== Task instructions ==
What follows is a set of entries; retype all of them exactly.

=== Exercise materials ===

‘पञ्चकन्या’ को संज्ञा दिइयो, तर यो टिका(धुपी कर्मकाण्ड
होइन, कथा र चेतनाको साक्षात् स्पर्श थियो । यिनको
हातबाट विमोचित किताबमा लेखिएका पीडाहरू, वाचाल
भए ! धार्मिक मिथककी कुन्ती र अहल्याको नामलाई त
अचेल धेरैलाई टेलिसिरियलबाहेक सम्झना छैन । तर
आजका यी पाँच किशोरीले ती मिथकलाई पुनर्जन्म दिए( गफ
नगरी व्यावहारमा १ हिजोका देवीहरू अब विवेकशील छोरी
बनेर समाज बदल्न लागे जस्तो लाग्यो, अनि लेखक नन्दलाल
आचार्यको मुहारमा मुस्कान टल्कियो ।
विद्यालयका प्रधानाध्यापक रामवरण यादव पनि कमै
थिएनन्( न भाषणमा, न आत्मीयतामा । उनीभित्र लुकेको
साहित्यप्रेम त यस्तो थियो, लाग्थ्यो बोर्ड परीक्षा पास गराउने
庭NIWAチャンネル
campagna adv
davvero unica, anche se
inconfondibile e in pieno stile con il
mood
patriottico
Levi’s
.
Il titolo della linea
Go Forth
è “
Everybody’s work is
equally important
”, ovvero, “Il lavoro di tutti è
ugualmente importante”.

===

== Finished exercise ==
‘पञ्चकन्या’ को संज्ञा दिइयो, तर यो टिका(धुपी कर्मकाण्ड
होइन, कथा र चेतनाको साक्षात् स्पर्श थियो । यिनको
हातबाट विमोचित किताबमा लेखिएका पीडाहरू, वाचाल
भए ! धार्मिक मिथककी कुन्ती र अहल्याको नामलाई त
अचेल धेरैलाई टेलिसिरियलबाहेक सम्झना छैन । तर
आजका यी पाँच किशोरीले ती मिथकलाई पुनर्जन्म दिए( गफ
नगरी व्यावहारमा १ हिजोका देवीहरू अब विवेकशील छोरी
बनेर समाज बदल्न लागे जस्तो लाग्यो, अनि लेखक नन्दलाल
आचार्यको मुहारमा मुस्कान टल्कियो ।
विद्यालयका प्रधानाध्यापक रामवरण यादव पनि कमै
थिएनन्( न भाषणमा, न आत्मीयतामा । उनीभित्र लुकेको
साहित्यप्रेम त यस्तो थियो, लाग्थ्यो बोर्ड परीक्षा पास गराउने
庭NIWAチャンネル
campagna adv
davvero unica, anche se
inconfondibile e in pieno stile con il
mood
patriottico
Levi’s
.
Il titolo della linea
Go Forth
è “
Everybody’s work is
equally important
”, ovvero, “Il lavoro di tutti è
ugualmente importante”.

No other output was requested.